**Task requirements:**
Retype the lines exactly, everything from the start of the records down to the line containing "v(8.47, -15.62) *".

___ Source records ___

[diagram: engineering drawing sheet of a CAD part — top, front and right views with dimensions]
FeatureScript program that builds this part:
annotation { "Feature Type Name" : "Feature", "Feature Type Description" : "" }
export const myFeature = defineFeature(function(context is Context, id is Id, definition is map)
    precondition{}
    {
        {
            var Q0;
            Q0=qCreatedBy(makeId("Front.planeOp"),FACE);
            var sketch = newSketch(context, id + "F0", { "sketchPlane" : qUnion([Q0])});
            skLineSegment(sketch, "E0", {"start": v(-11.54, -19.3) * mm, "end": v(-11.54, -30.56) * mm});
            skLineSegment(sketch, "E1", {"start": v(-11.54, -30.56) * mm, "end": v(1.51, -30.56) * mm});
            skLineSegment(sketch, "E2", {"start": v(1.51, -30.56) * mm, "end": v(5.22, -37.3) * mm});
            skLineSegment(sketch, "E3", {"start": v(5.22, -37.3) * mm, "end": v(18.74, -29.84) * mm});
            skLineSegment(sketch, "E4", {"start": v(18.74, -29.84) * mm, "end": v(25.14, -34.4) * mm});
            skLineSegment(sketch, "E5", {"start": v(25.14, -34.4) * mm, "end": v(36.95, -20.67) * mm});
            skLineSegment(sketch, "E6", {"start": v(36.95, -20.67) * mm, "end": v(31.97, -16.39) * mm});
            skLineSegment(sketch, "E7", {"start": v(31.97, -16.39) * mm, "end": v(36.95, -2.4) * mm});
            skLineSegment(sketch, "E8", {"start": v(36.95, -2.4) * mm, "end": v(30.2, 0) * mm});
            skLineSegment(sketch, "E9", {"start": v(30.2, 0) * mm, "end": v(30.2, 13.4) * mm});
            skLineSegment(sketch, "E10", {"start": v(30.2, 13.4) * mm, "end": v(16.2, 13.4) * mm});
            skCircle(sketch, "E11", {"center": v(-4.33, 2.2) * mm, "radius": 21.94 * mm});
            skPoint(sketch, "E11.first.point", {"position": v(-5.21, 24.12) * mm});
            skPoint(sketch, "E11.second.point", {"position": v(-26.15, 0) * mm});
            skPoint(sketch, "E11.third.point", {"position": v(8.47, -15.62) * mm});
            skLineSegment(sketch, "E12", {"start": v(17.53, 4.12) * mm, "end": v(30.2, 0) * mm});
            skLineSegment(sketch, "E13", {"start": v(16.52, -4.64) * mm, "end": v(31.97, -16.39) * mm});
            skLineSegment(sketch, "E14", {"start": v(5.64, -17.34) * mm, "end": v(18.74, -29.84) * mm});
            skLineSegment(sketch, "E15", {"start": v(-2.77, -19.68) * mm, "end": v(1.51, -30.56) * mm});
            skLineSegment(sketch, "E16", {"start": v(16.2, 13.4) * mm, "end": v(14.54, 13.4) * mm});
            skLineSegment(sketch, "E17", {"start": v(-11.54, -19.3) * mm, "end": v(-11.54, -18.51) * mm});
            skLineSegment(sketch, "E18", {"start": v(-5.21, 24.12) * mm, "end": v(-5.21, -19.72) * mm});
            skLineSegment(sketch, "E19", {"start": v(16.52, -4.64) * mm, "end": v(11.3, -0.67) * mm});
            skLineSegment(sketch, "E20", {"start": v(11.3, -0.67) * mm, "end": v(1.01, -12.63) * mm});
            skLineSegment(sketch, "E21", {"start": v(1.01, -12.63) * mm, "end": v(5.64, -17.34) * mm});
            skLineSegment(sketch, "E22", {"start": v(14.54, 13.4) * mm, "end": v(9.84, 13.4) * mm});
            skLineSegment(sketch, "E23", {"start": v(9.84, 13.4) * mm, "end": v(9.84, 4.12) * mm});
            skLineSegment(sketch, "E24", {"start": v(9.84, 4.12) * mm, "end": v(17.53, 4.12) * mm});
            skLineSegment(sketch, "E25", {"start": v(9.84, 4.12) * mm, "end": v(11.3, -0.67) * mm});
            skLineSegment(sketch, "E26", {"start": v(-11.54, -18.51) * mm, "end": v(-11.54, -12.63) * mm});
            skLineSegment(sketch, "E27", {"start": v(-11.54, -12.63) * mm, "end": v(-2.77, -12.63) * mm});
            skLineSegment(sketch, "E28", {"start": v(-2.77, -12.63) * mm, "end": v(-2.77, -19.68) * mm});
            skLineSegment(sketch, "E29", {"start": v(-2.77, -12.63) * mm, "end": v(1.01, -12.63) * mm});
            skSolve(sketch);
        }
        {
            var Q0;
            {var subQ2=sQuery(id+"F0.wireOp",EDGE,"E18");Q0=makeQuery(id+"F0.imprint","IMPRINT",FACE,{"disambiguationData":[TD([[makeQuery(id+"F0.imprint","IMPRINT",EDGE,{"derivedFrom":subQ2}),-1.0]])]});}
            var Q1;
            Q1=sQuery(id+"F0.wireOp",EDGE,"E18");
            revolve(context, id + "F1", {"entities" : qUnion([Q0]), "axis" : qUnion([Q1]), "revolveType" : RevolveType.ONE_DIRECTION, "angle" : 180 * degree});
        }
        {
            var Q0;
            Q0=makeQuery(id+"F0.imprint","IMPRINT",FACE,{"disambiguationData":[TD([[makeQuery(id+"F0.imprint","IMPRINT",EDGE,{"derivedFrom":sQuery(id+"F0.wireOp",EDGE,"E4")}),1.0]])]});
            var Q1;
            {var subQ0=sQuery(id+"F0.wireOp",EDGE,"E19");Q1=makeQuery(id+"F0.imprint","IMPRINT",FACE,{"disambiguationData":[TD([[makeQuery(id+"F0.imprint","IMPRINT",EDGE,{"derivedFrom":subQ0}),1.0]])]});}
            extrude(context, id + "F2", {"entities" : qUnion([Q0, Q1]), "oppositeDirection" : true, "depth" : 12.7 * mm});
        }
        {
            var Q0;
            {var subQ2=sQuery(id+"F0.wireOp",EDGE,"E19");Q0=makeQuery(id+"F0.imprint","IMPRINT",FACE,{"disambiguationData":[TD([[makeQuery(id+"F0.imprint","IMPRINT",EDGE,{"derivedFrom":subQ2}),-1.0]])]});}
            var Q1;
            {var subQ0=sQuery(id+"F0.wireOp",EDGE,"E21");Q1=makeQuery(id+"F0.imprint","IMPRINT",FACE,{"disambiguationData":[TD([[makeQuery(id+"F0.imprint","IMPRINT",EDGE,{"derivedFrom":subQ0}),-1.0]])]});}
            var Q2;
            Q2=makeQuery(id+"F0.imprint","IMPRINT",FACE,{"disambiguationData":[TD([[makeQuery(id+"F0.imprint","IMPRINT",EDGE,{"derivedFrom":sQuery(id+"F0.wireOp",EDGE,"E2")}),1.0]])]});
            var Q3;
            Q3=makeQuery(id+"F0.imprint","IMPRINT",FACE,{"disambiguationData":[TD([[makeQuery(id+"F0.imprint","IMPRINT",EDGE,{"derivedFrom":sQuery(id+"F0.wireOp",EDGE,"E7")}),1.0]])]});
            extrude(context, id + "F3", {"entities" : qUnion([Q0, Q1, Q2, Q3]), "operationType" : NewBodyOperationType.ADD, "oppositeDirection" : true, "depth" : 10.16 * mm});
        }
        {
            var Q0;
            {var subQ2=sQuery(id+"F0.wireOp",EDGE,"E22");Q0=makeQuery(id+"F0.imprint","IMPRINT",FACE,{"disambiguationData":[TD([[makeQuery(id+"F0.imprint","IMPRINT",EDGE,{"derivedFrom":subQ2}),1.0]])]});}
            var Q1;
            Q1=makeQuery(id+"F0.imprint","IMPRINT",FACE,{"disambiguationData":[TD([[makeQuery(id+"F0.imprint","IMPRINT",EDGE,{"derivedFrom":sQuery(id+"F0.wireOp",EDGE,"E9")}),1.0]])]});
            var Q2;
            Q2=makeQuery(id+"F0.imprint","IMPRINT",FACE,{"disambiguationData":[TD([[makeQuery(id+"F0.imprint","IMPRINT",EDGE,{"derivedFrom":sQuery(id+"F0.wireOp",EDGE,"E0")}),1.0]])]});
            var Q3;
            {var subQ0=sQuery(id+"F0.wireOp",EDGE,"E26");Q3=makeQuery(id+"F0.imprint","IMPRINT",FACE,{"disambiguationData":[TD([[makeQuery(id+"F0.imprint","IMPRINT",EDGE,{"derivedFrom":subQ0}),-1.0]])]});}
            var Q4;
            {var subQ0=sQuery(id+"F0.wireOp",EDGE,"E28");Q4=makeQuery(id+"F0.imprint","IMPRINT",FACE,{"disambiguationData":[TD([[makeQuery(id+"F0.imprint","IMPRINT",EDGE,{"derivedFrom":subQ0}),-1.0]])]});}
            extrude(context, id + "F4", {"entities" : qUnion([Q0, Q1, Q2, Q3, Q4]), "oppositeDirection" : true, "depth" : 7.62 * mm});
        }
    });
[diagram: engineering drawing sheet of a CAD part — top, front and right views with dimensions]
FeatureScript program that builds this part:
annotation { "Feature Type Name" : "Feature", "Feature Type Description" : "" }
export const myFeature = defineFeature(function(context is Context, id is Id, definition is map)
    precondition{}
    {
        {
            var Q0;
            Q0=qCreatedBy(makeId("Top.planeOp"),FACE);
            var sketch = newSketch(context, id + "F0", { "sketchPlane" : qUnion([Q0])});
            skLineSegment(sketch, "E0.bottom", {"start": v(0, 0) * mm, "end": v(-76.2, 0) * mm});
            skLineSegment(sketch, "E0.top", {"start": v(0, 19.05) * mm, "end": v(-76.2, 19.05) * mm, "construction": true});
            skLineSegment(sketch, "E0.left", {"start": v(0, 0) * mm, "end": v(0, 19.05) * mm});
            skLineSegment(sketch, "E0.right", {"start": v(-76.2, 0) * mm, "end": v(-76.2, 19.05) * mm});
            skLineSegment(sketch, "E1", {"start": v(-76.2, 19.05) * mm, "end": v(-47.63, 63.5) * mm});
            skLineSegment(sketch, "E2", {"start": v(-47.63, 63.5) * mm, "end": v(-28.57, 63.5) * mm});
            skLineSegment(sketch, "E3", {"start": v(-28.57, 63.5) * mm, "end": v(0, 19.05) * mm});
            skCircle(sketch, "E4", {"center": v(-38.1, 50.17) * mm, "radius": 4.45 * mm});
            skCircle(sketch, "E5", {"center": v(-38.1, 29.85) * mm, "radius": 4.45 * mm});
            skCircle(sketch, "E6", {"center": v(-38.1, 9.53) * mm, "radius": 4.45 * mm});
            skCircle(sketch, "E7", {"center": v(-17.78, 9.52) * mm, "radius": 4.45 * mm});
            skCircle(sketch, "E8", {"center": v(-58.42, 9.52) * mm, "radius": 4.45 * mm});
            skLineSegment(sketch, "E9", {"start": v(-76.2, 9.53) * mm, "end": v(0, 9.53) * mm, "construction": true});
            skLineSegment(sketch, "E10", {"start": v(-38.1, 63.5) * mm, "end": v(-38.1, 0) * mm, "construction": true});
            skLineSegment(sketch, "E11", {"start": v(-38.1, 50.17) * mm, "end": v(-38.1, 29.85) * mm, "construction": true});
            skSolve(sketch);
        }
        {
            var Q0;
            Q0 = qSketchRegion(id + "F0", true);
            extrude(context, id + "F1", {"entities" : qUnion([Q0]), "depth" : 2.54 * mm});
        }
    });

___

**The solution:**
[diagram: engineering drawing sheet of a CAD part — top, front and right views with dimensions]
FeatureScript program that builds this part:
annotation { "Feature Type Name" : "Feature", "Feature Type Description" : "" }
export const myFeature = defineFeature(function(context is Context, id is Id, definition is map)
    precondition{}
    {
        {
            var Q0;
            Q0=qCreatedBy(makeId("Front.planeOp"),FACE);
            var sketch = newSketch(context, id + "F0", { "sketchPlane" : qUnion([Q0])});
            skLineSegment(sketch, "E0", {"start": v(-11.54, -19.3) * mm, "end": v(-11.54, -30.56) * mm});
            skLineSegment(sketch, "E1", {"start": v(-11.54, -30.56) * mm, "end": v(1.51, -30.56) * mm});
            skLineSegment(sketch, "E2", {"start": v(1.51, -30.56) * mm, "end": v(5.22, -37.3) * mm});
            skLineSegment(sketch, "E3", {"start": v(5.22, -37.3) * mm, "end": v(18.74, -29.84) * mm});
            skLineSegment(sketch, "E4", {"start": v(18.74, -29.84) * mm, "end": v(25.14, -34.4) * mm});
            skLineSegment(sketch, "E5", {"start": v(25.14, -34.4) * mm, "end": v(36.95, -20.67) * mm});
            skLineSegment(sketch, "E6", {"start": v(36.95, -20.67) * mm, "end": v(31.97, -16.39) * mm});
            skLineSegment(sketch, "E7", {"start": v(31.97, -16.39) * mm, "end": v(36.95, -2.4) * mm});
            skLineSegment(sketch, "E8", {"start": v(36.95, -2.4) * mm, "end": v(30.2, 0) * mm});
            skLineSegment(sketch, "E9", {"start": v(30.2, 0) * mm, "end": v(30.2, 13.4) * mm});
            skLineSegment(sketch, "E10", {"start": v(30.2, 13.4) * mm, "end": v(16.2, 13.4) * mm});
            skCircle(sketch, "E11", {"center": v(-4.33, 2.2) * mm, "radius": 21.94 * mm});
            skPoint(sketch, "E11.first.point", {"position": v(-5.21, 24.12) * mm});
            skPoint(sketch, "E11.second.point", {"position": v(-26.15, 0) * mm});
            skPoint(sketch, "E11.third.point", {"position": v(8.47, -15.62) * mm});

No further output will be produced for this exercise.